Les adhérents se coordonnent pour les futures actions. Une équipe de campagne locale est présentée avec des pôles : « réseaux sociaux », « terrain », « contenus », « mobilisation », etc. On donne les noms des responsables. L’engouement des militants est canalisé. Il en devient efficace. À ce moment-là, un homme rentre dans le café et crie : « L’anarchie vaincra ! » avant de s’échapper. L’anarchie, ce n’est pas ici. Pas désarçonnée, Cécile Calvez sourit : « Oui d’accord, salut. » Cette intrusion n’a rien bousculé. Les participants continuent à parler de la campagne et de leurs bonnes volontés. Bernard prend alors le micro pour parler des besoins de financement. En marche n’est pas un parti constitué bénéficiant de fonds propres. Il faut payer les meetings, les 50 salariés permanents, la communication, et le reste. Cinq millions d’euros ont été collectés, Macron compte emprunter une partie, autour de 8 millions. « Il reste 9 millions à trouver pour atteindre le plafond de 16,8 millions (pour le premier tour). On compte sur vous. Il y a 130 000 adhérents, si chacun donne 36 euros, on les a. » Et, c’est sans compter la ristourne fiscale… « Bref, c’est à portée de main. » C’est tout à fait exact puisque Bernard est venu avec une machine à carte bleue et des formulaires de dons qui commencent à circuler, avec un certain succès. Quand la rencontre se termine, tout le monde se donne rendez-vous très bientôt.

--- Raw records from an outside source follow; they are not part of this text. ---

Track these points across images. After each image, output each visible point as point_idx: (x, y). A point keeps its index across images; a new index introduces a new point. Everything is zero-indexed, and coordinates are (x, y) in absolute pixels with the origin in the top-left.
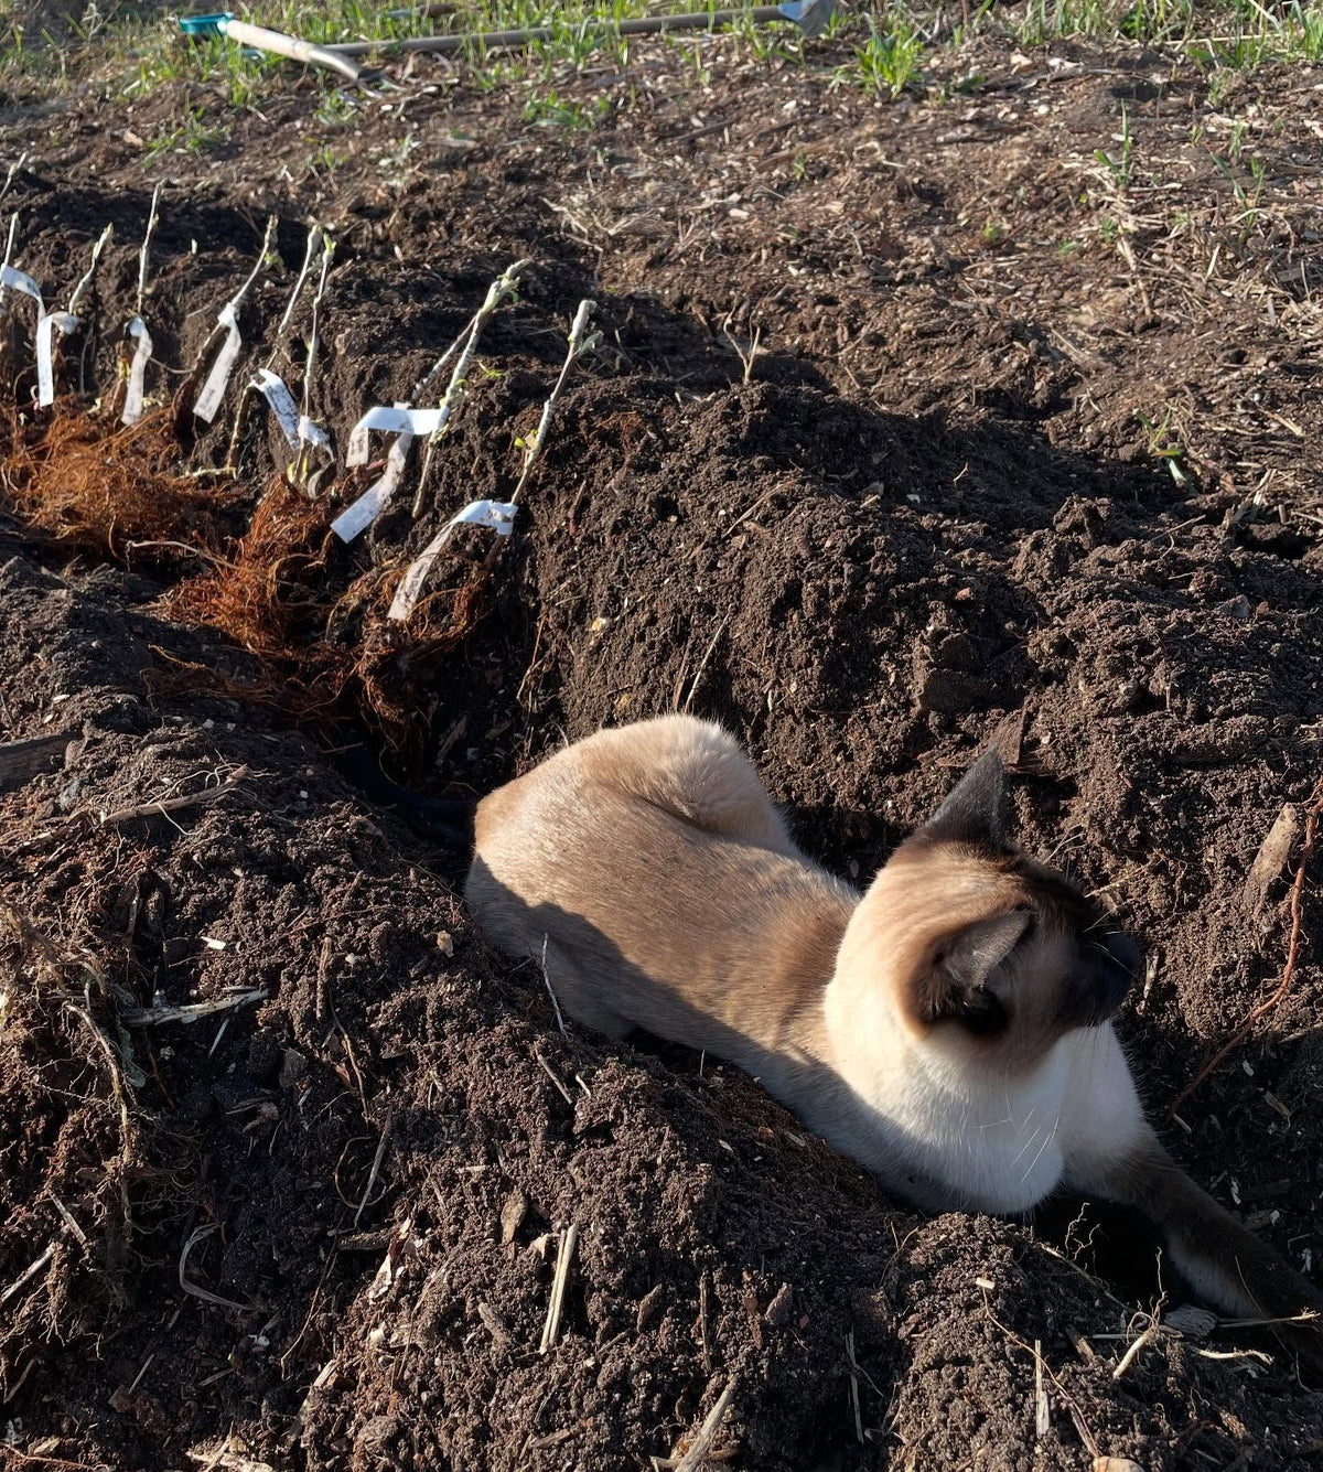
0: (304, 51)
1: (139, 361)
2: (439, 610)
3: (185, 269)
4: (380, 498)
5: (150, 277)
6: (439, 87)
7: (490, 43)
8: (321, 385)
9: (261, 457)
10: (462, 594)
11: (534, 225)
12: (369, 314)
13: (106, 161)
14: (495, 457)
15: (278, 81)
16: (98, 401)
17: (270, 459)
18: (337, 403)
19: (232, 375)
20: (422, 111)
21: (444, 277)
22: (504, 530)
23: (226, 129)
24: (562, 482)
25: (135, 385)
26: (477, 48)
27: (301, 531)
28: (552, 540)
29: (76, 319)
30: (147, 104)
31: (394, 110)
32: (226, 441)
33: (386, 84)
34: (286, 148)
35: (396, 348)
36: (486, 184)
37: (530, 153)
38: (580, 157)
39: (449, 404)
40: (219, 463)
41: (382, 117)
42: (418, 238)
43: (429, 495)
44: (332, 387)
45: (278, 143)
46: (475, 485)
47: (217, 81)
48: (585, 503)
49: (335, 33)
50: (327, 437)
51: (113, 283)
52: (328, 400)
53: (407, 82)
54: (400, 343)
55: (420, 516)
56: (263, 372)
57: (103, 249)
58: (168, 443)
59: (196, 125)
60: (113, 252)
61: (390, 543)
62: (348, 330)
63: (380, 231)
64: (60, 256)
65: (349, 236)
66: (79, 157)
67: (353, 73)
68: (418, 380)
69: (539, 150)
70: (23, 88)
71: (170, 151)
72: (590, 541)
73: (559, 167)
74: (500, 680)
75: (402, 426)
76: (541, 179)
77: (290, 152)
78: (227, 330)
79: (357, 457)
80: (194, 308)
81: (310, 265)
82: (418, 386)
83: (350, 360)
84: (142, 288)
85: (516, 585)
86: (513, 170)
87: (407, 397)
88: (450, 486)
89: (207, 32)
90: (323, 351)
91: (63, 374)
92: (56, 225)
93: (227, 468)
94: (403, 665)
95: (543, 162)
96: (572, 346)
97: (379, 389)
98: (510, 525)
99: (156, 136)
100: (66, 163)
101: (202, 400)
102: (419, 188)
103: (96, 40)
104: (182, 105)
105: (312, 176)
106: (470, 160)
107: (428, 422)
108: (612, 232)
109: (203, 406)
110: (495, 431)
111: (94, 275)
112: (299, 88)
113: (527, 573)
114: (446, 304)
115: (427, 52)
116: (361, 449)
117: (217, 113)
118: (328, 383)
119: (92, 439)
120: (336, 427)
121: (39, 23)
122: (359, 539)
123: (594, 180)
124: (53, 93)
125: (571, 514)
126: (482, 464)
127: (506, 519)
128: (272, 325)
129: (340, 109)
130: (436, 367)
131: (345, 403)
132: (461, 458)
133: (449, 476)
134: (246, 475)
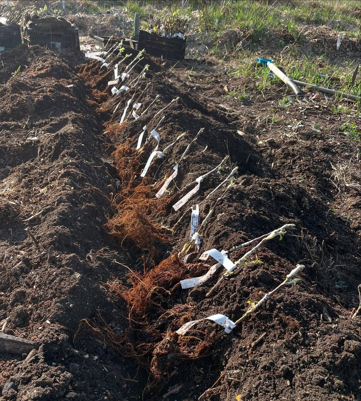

Je m’attarde avec Simon et Jean-Philippe, avec qui j’étais attablée. Les deux « potes » du lycée ont fondé une start-up ensemble. Le premier, ancré à gauche, croyait qu’il ne voterait plus jamais. « J’avais lâché l’affaire. » Il est intéressé par « le cassage de codes, le renouveau, le langage différent de Macron » mais se sent encore comme un « observateur ». « Je crains une normalisation globale du mouvement, et que cela devienne comme les autres partis. » Il s’interrompt d’ailleurs pour un aparté avec le « référent » parisien pour donner son avis : il désapprouve le slogan de Macron, « Le candidat du travail », « déjà servi », regrette-t-il. Son copain Jean-Philippe a été il y a quatre ans militant au MJS (Mouvement des jeunes socialistes). Il n’y a vu que des « apparatchiks qui, à 20 ans, ressemblent déjà à des professionnels de la politique et des tractations ». Au QG de Macron, il a retrouvé ce qu’il connaît des start-up : « De l’approximation parfois, mais du renouvellement. On sent le mouvement en train de se construire. » Il compte se rendre à la prochaine action d’En marche pour aller tracter aux sorties de métro.